Racism Around the World
It's interesting how we always seem to think that the issue of 'blackface' in films is purely a Western problem and, indeed, specifically one of English-speaking cinema. While watching King Kong vs Godzilla the other day, (not the recent CGI-fest, but the proper 1962 one where the man in the monkey suit squares off against the man in the lizard suit and wreck a series of meticulously constructed miniature landscapes), I was reminded that it is something that crosses cultural barriers. It was quite startling to see that, during the scenes on Kong's island, the 'natives' are actually blacked up Japanese actors. By 1962, of course, this sort of 'blacking up' to depict non-white characters had long been abandoned in Western cinema, (although it was still the norm to see white actors in 'Yellow Face' portraying Chinese or Japanese characters).
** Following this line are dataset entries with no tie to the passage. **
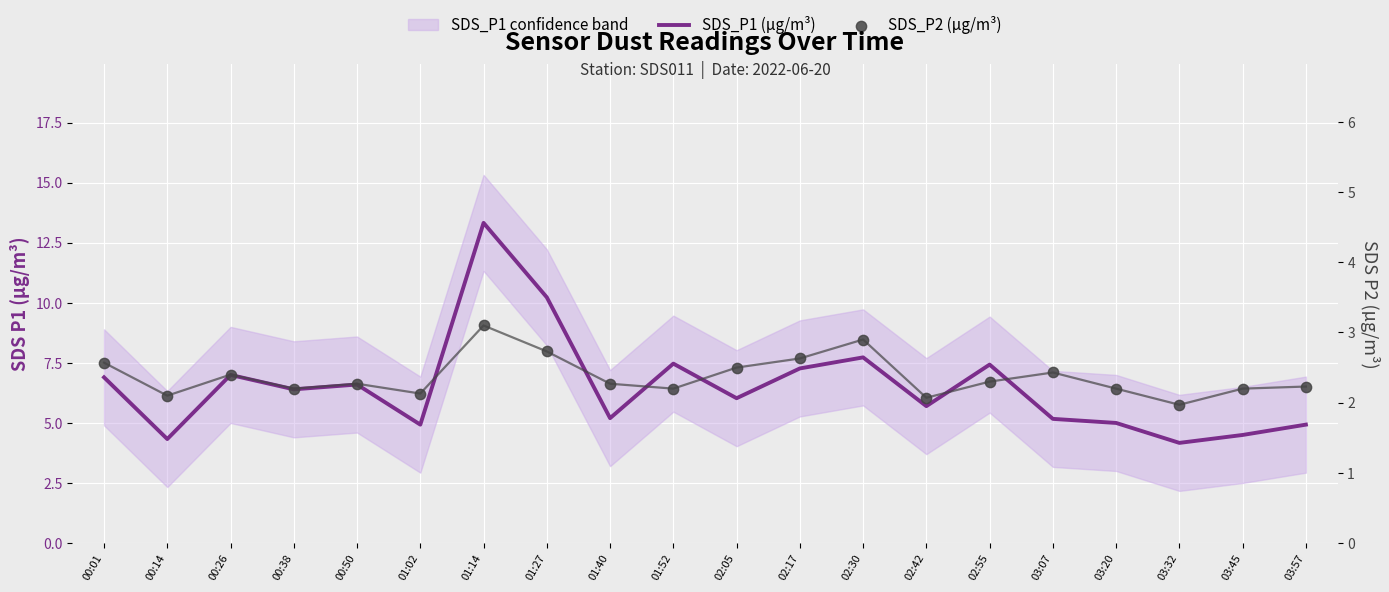

What are all the series names shown in the legend?

SDS_P1 (µg/m³), SDS_P2 (µg/m³)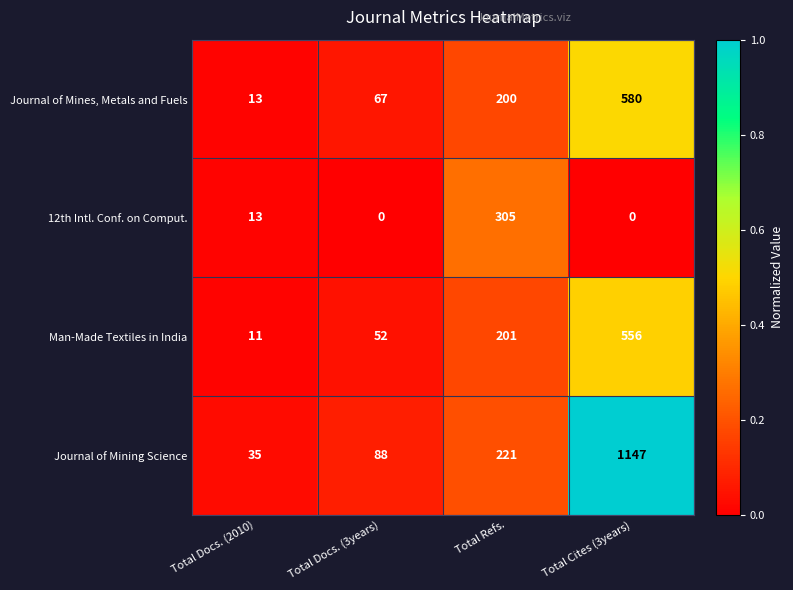

At Total Docs. (3years), list the series in order from largest to smallest.

Journal of Mining Science, Journal of Mines, Metals and Fuels, Man-Made Textiles in India, 12th Intl. Conf. on Comput.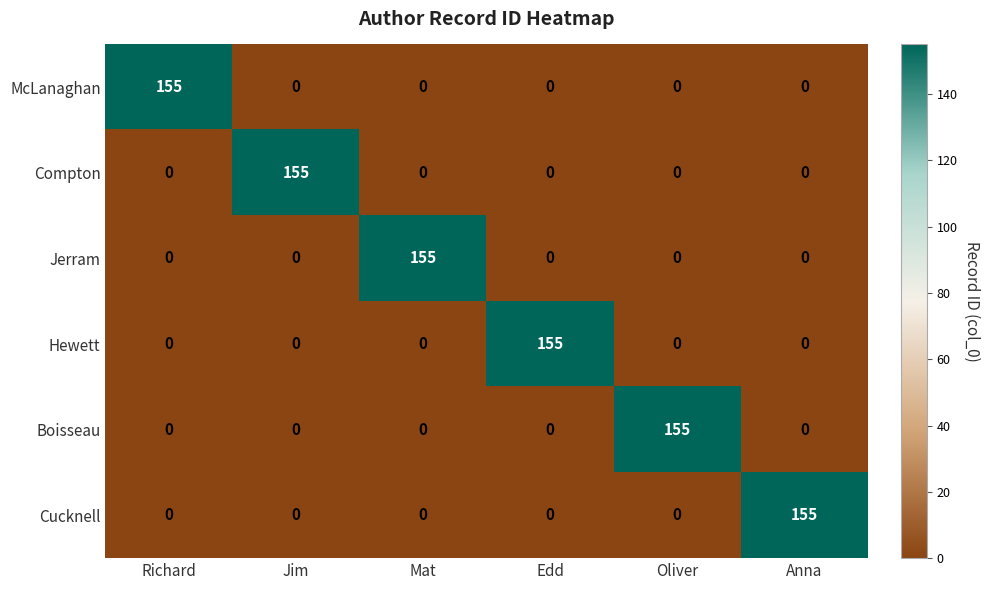

What is the spread (max minus min) of values at Richard?

155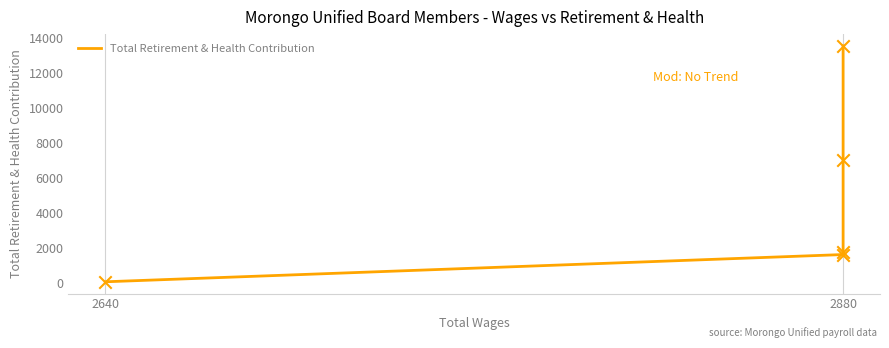

What is the change in value from 2 to 4?

+11781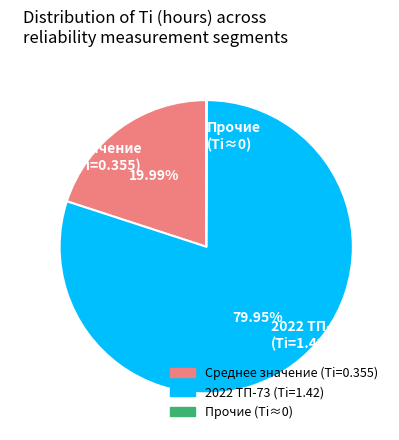

Is there a majority slice in this chart?

Yes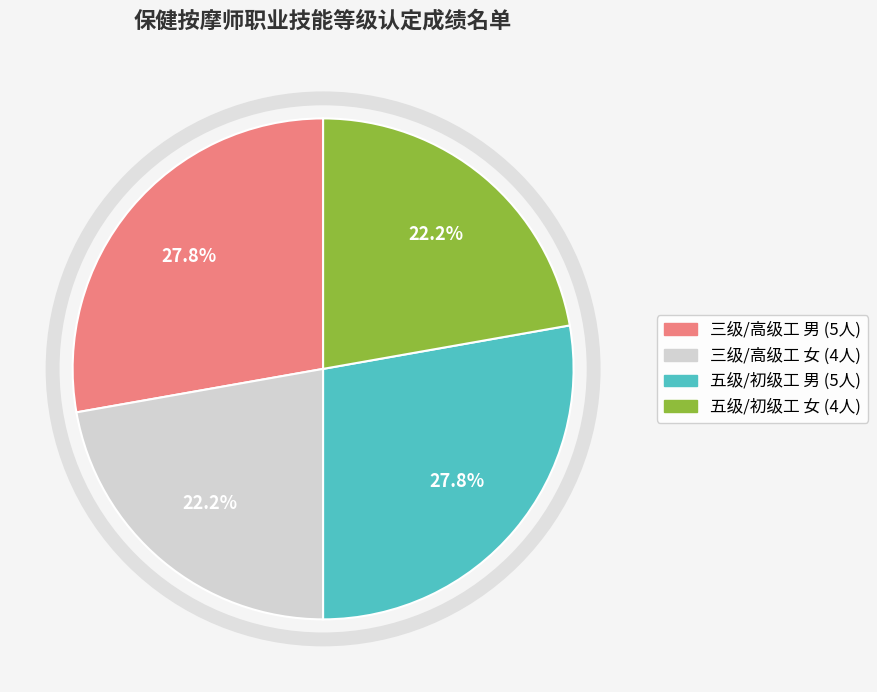

Is 五级/初级工 男 the majority of the pie?

No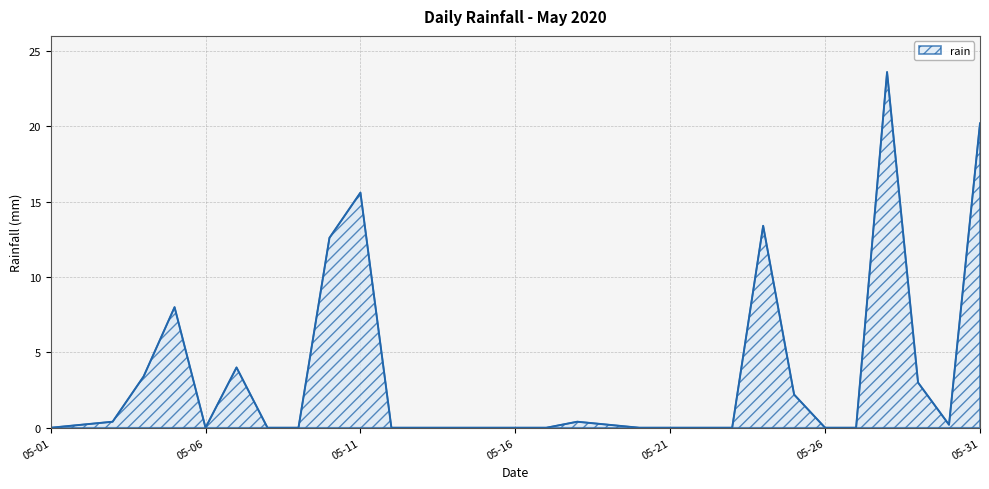

What is the sum of all values?

107.4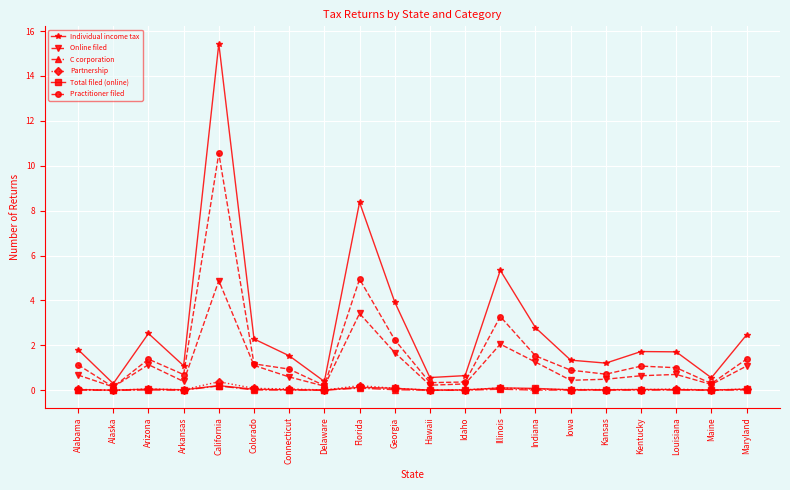

Read the Online filed value at Kentucky, to the nearest 10.

648690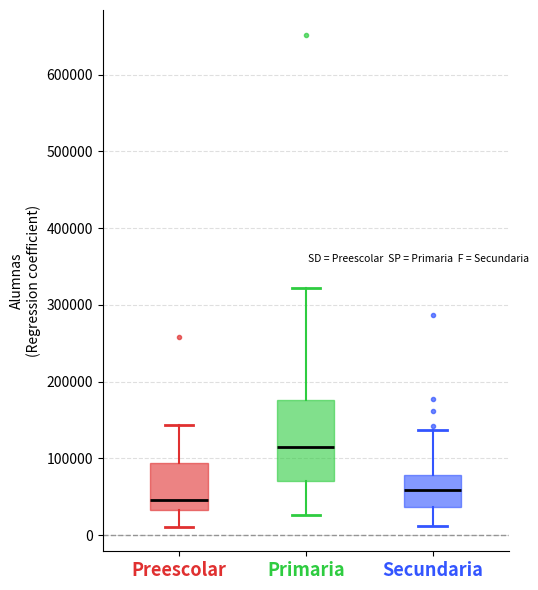

Reading left to right, read every box against the y-axis: the position of its median line, the range the box covers, and the ends of its whiskers. The values are not printed on the chart, so give them approximately, as read against the axis.

Preescolar: median 50000, box 30000 to 90000, whiskers 10000 to 140000
Primaria: median 110000, box 70000 to 180000, whiskers 30000 to 320000
Secundaria: median 60000, box 40000 to 80000, whiskers 10000 to 140000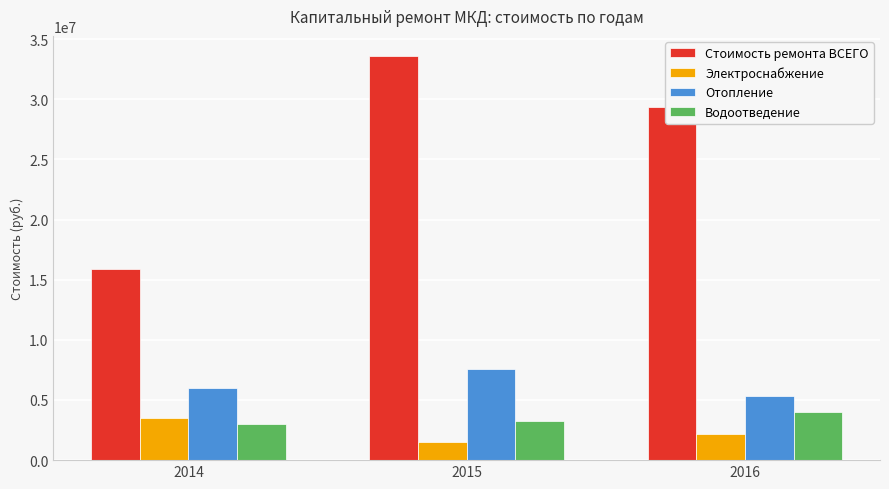

What is the minimum value shown in the chart?

1527327.0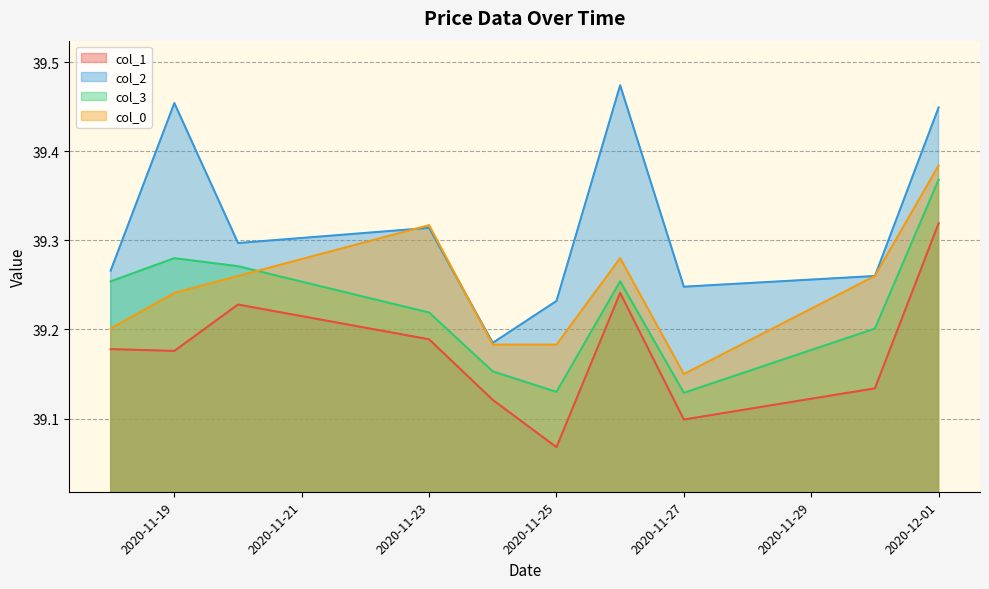

What is the sum of all col_1 values?

391.8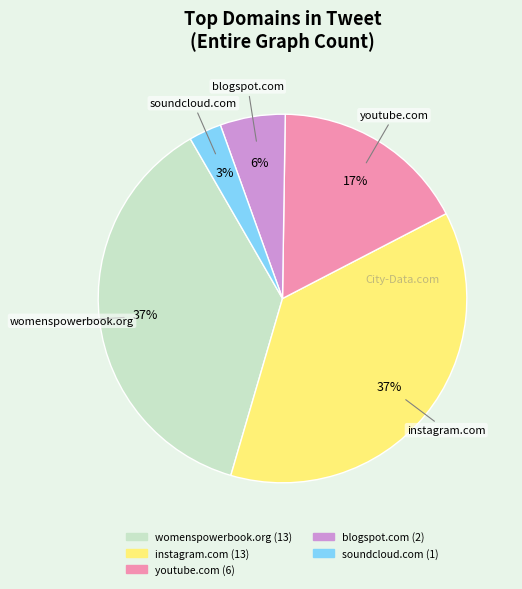

How many slices are in this pie chart?

5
Perhaps it was all a 'homage' on the part of the Japanese filmmakers to the era in which the original King Kong was made (although there, the 'natives' were played by black actors). Then again, perhaps their excuse was that there simply weren't enough black actors available in Japan for these scenes. Whatever, it makes for a jarring moment. But, as I keep saying: the past plays to different rules and it is pointless getting too upset about this sort of thing - just take solace in the fact that it, hopefully, shows that we've progressed sufficiently that this sort of stuff clearly looks and feels wrong.
But simply because something was a convention 'back then', doesn't mean that we can, or should, accept it unquestioningly. The use of 'blackface' historically is deeply rooted in racism - on the one hand it reflected the attitude that non-white people were simply incapable of doing anything as 'sophisticated' as acting, on the other it was designed to reinforce the idea that they were simpletons by presenting them as idiotic caricatures. Not that it got much better when Hollywood started using real black actors for these roles - just look at the way they are usually cast as a bumbling simplistic comic relief, always acting as a subordinate to the main white leads, (it was as if slavery had never ended). Black leading actors like Paul Robeson were very much the exception. Not that the use of 'blackface' confined to Hollywood - you can find examples of it in British films well into the seventies, with white actors regularly playing Indians and Pakistanis. I've also seen French films with blacked up white actors from this era, not to mention Paul Naschy blacking up as an Indian in Vengeance of the Zombies, or Bud Spencer donning turban and boot polish to disguise himself as an Indian in Charleston. Italian cinema actually has quite a history of blackface - as late as the early eighties there was at least one Bud Spencer/Terence Hill comedy that featured Sal Borghese in black face as a comedic 'native'. Even when they weren't using black face, many Italian exploitation films included highly racist portrayals of non-white and non-European peoples. In particular the cannibal movies, which, despite employing indigenous peoples to portray their 'savage' tribes, like to give the impression that such peoples are exclusively flesh-hungry, head hunting barbarians hell-bent on raping, dismembering and eating every white woman they encounter. It really is quite depressing how universal racist stereotypes seem to be in the supposedly developed world.